Arrivando a scuola prima delle 8, si vedono gli studenti fuori ad attendere il suono della campanella. Con i libri aperti, alcuni ripassano in vista delle verifiche di fine quadrimestre. Altri, seduti sulle panchine, parlano dei loro insegnanti. Qualcuno, si intuisce dal tono di voce e dalla postura, confida cose personali. Alri ancora si scambiano effusioni. Passo attraverso i loro capannelli scambiando un sorriso. Riti e convenevoli ordinari di scuola. Entrando, si intravede l’aula docenti che via via si riempie. C’è chi fa fotocopie, chi commenta l’attualità, chi parla dei ragazzi, chi conversa amabilmente. Vado al bar a prendere un caffè, dove studenti e insegnanti si ritagliano un momento di conforto prima di iniziare le lezioni.
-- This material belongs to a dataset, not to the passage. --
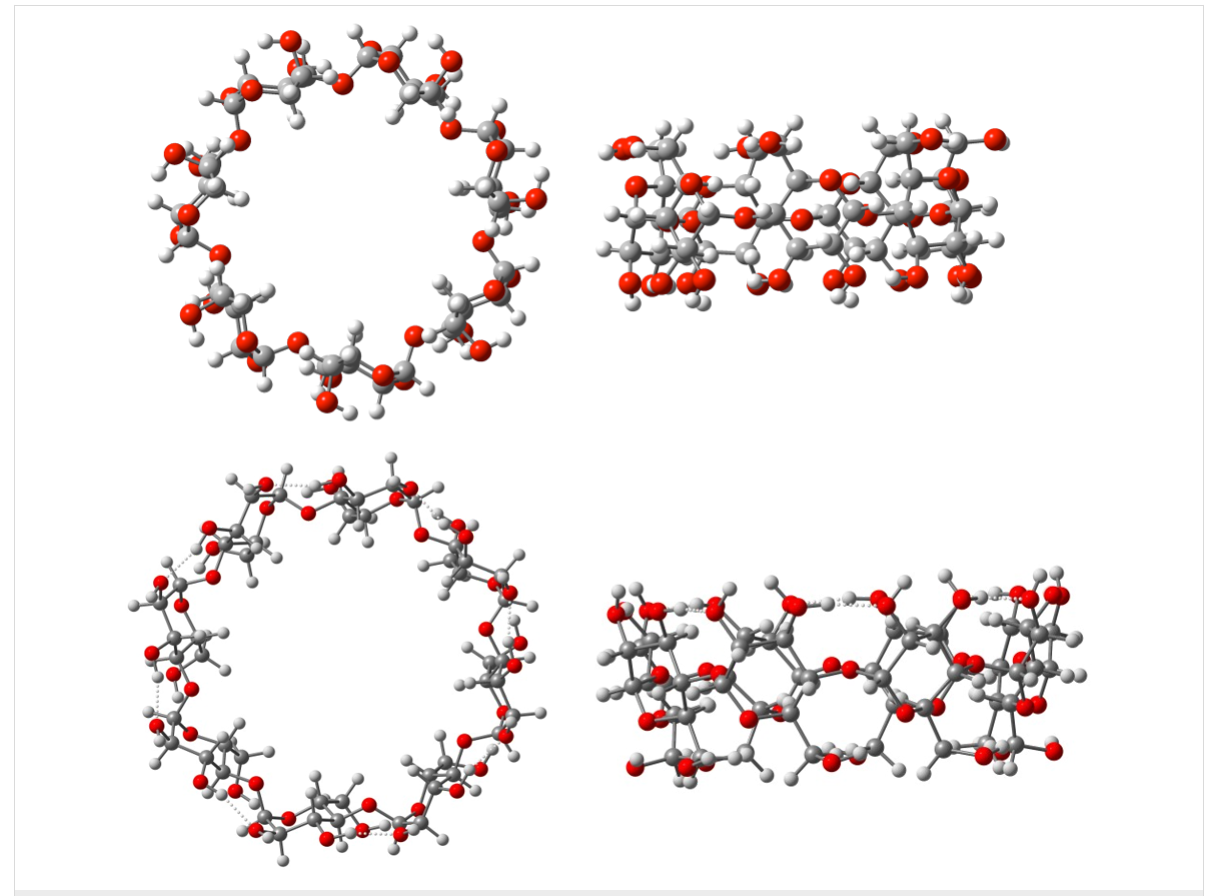
Figure 10: Optimised geometry for β -CD (top) and γ -CD (bottom), viewed from above (left) and from the side (right).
Durante la giornata poi capitano molte cose. Bussa un ragazzo con la sindrome di Down. «Preside, la mia fidanzata è all’ospedale e io sono molto preoccupato». «In questo periodo succede di stare un po’ male, ma vedrai che presto ritorna a scuola e vi rivedrete». Non credo di averlo rincuorato, ma per lui era importante raccontare il suo dispiacere. Chiamo una ragazza che qualche mese fa ha perso la madre in circostanze drammatiche. «Vorrei sapere come stai, come va a scuola». Tiene gli occhi bassi. «Abbastanza bene». «Non mi devi raccontare nulla che non vuoi. Vedo che hai buoni voti Vorrei solo capire come ti trovi a scuola e se noi possiamo fare qualcosa». «A scuola con compagni e professori sto bene. Fuori un po’ meno». «Ma sei seguita da uno psicologo?». «No». «Ti farebbe piacere?». «Sì» «A scuola abbiamo uno sportello. Pensaci». Ci tratteniamo un po’, cerco di trovare una difficile misura per entrare in contatto con lei. Nel pomeriggio si tengono progetti, incontri con esperti, laboratori teatrali. E una riunione spontanea di professori che si confrontano su questioni didattiche e sulle relazioni con gli studenti.
Il Governo ha la responsabilità di aver definito norme e procedure kafkiane per la gestione della pandemia, che in questi giorni hanno paralizzato le Asl e seminato il caos nelle famiglie e nelle aule. Ma essere a scuola in presenza rappresenta un valore irrinunciabile. Gli sguardi, i gesti, le parole, i corpi di una comunità che vive insieme un tempo importante della propria vita sono segni preziosi per chi vuole provare faticosamente a ritrovare una nuova normalità.